MHA seeks feedback on ways to restrict sale, consumption of alcohol
- POSTED: 16 Jun 2014 11:04
- UPDATED: 17 Jun 2014 11:32
The Ministry of Home Affairs on Monday launched the second phase of its public consultation exercise to restrict the sale and consumption of liquor.
SINGAPORE: The Ministry of Home Affairs (MHA) on Monday (June 16) launched the second phase of its public consultation exercise looking into strengthening measures on liquor sale and consumption at public places.
Member of the public are encouraged to contribute their views on the restriction of public consumption of alcohol and on the shortening of sale hours at retail hours, the ministry said. All views must come in by July 31.
Specifically, the MHA is asking the public for its views regarding the different models and practices to restrict public consumption of alcohol. The models are:
- Partial Restriction with Selective Enforcement. Targeted restriction with selective enforcement against people who create a nuisance when consuming alcohol.
- Partial Restriction by Place.
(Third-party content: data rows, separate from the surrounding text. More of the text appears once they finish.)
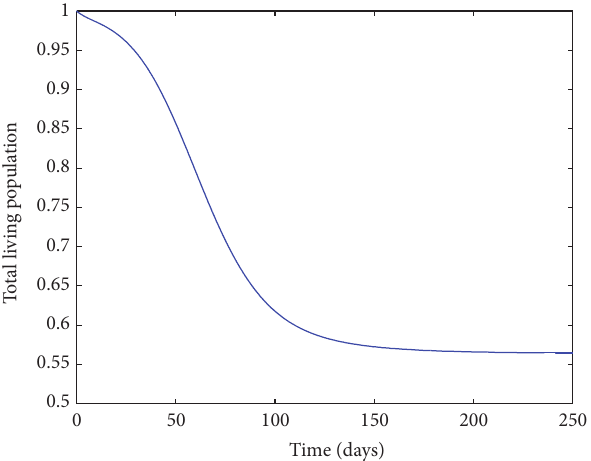
Figure 2: Natural evolution of the total alive population.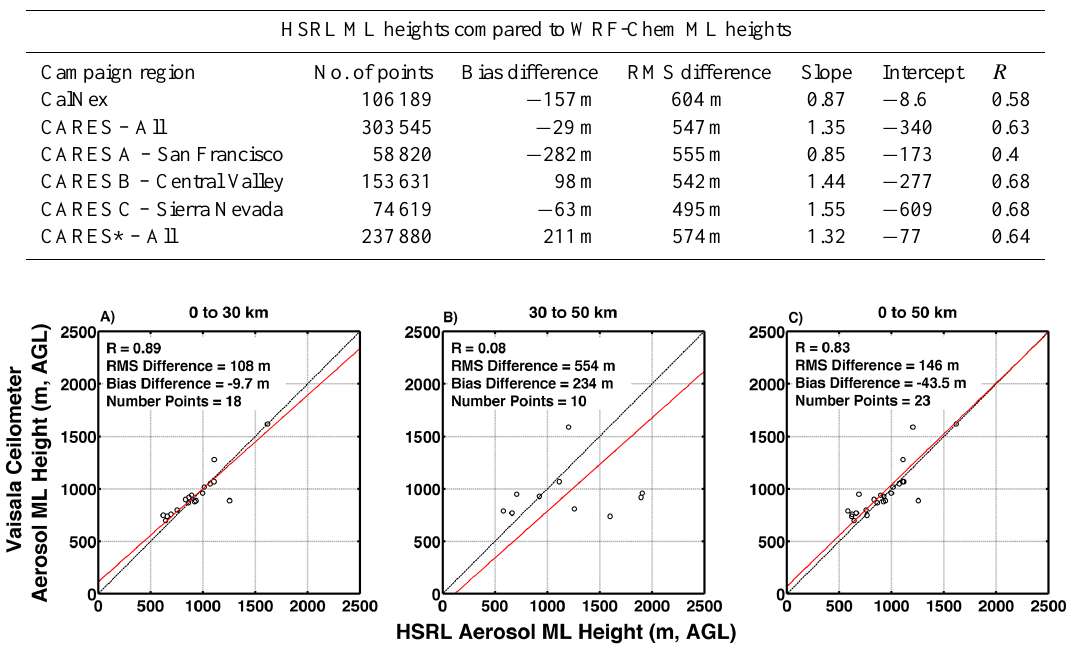
Figure 3. Scatter and bisector regression plots of HSRL and ceilometer aerosol ML heights as a function of distance of closest approach of the aircraft to the ceilometer. The circles compare the ceilometer measurement to the HSRL data taken at the point of closest approach to the Pasadena ground site. The comparison points in the plot on the far right (Fig. 4c) are further limited to only consider points where the HSRL location had similar ground altitude (within ± 200m) of the altitude of the Pasadena ground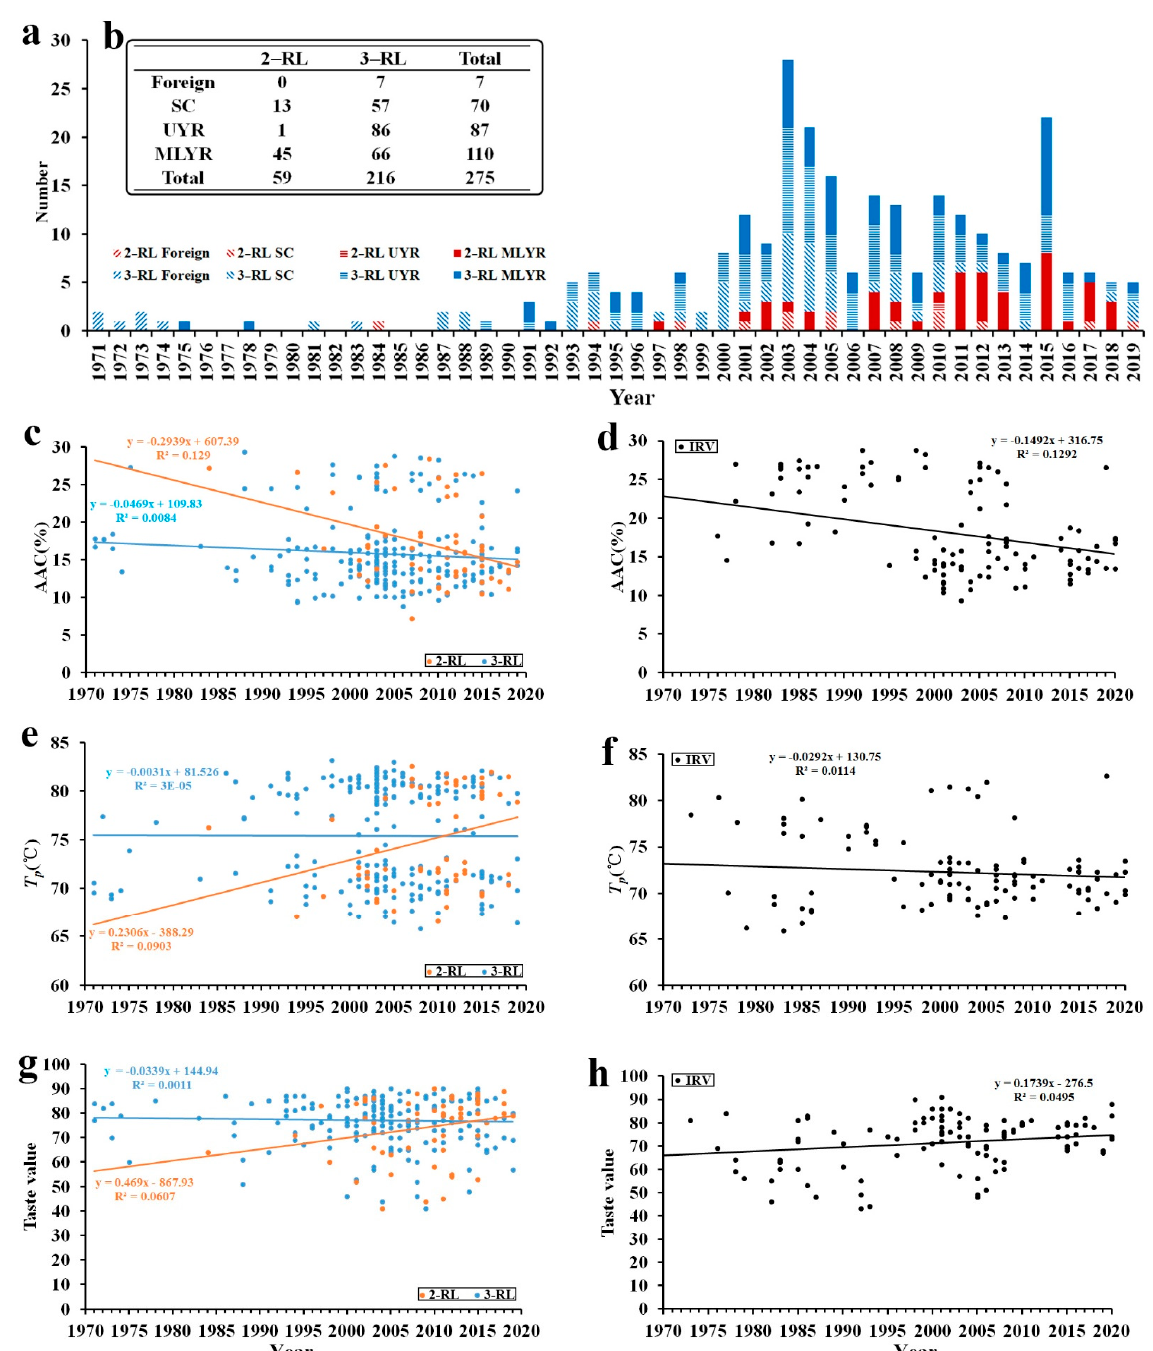
Figure 1. Phenotypic distribution statistics over time. ( a , b ) Distributions of materials in terms of breeding time, region and type. ( c , e , g ) 2-RLs and 3-RLs. ( d , f , h ) IRVs. ( c , d ) Apparent amylose content. ( e , f ) Peak temperature of gelatinisation. ( g , h ) Taste value.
Targeted restriction to be imposed at problematic hotspots where large groups of people often congregate and drink alcohol.
- Partial Restriction by Time. Targeted restriction by prohibiting public consumption of alcohol late at night.
- Wider Restriction. This model effectively reduces public consumption of alcohol, as the restriction is applied in all places and at all times.
The other area the ministry is looking for feedback is on the possible options it can adopt to shorten sale hours of alcohol at retail outlets for off-premise consumption. The three options are:
- End retail sale of alcohol by 2am in entertainment districts
- End retail sale of alcohol by 12am in residential areas
- End retail sale of alcohol earlier (for example, 9pm) in areas where people tend to congregate and consume alcohol in public places
All feedback can be made via the REACH website or submitted to email@example.com. The public feedback, as well as any findings and recommendations from the Committee of Inquiry looking into the Little India riot, will be included in the ministry's review and formulation of the full set of liquor control measures, the MHA said.
"Even with the restriction on public consumption, there may still be some who do not abide by the rules and continue to create nuisance. To better control the situation, the supply of alcohol can be restricted by ending its retail sale for off-premise consumption at an earlier time," the MHA stated.
In the first phase of the public consultation, held between October and December last year, about 85 per cent of respondents expressed support for the proposal to designate no-alcohol zones in public places, while more than 75 per cent supported shortening retail sale hours of alcohol for off-premise consumption.
Some people Channel NewsAsia spoke to said the shortening of alcohol sale hours for retail stores should be even more restrictive, which could also clamp down on binge-drinking.
"There's no supervision, no accountability, there's nothing to take care of that,” said Michael Ma, CEO of the IndoChine Group. “Once it's passed out of the counter, that job is done for their premises, whereas for us, we do get penalties and we do get demerit points if there are a lot of problems."
But many seemed to lean towards restricting public consumption in hotspots.
"Restrictions by place would be more suitable, because for certain places, there are a lot of people gathered together to drink and create more nuisance when they get drunk. But for residential areas, I don't think so," said Hong Poh Hin, chairman for Foochow Coffee Restaurant and Bar Merchants Association.